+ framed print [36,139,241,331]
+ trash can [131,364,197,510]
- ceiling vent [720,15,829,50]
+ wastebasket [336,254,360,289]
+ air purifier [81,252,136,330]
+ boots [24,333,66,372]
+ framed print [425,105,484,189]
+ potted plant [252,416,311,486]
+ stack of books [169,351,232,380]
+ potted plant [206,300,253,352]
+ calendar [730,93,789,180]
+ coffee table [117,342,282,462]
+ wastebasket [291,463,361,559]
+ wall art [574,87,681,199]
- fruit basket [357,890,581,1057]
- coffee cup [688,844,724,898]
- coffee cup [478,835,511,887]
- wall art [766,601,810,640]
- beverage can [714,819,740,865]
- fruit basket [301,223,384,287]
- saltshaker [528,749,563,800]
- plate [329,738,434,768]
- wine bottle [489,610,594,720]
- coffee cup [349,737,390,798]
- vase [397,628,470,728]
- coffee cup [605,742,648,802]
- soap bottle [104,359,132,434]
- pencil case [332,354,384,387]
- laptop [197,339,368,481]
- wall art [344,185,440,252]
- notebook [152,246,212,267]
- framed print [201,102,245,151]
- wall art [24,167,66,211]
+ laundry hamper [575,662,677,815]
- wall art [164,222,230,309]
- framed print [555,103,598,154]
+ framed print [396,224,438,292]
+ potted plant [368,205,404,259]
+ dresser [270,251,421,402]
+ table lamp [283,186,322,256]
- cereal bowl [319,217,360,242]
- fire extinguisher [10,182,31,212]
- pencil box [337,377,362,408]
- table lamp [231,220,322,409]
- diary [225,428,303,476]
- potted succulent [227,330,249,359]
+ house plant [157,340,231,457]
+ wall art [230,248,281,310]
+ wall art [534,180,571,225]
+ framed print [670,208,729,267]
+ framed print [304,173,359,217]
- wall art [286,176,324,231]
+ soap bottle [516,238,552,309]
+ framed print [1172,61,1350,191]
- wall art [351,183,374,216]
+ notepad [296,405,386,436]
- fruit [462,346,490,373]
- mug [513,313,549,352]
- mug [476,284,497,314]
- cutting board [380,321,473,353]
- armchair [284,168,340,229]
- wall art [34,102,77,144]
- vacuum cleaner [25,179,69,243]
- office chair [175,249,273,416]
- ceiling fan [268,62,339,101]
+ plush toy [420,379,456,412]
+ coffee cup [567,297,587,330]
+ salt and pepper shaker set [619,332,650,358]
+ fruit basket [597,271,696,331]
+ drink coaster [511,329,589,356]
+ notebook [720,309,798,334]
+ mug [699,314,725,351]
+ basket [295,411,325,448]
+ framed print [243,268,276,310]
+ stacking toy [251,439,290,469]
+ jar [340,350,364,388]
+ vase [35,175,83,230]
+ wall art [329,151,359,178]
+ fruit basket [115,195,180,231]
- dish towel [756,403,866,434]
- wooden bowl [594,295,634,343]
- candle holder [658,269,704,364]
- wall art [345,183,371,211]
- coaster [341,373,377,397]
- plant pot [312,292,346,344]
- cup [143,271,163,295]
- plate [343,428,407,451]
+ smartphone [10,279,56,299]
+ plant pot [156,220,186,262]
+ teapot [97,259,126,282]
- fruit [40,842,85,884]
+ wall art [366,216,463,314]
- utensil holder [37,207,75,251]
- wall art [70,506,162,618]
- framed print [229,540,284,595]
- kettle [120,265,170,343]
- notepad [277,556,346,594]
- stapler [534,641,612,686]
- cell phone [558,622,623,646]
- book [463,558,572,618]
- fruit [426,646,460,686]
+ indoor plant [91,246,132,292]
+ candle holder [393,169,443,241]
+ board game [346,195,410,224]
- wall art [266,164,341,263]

* [ABOUT THIS TASK] What are the lines above, starting at the one with "stacking toy [251,439,290,469]" and ending at the one with "- utensil holder [37,207,75,251]"? Give them again exactly, and only them.

* [EXERCISE RESPONSE]
+ stacking toy [251,439,290,469]
+ jar [340,350,364,388]
+ vase [35,175,83,230]
+ wall art [329,151,359,178]
+ fruit basket [115,195,180,231]
- dish towel [756,403,866,434]
- wooden bowl [594,295,634,343]
- candle holder [658,269,704,364]
- wall art [345,183,371,211]
- coaster [341,373,377,397]
- plant pot [312,292,346,344]
- cup [143,271,163,295]
- plate [343,428,407,451]
+ smartphone [10,279,56,299]
+ plant pot [156,220,186,262]
+ teapot [97,259,126,282]
- fruit [40,842,85,884]
+ wall art [366,216,463,314]
- utensil holder [37,207,75,251]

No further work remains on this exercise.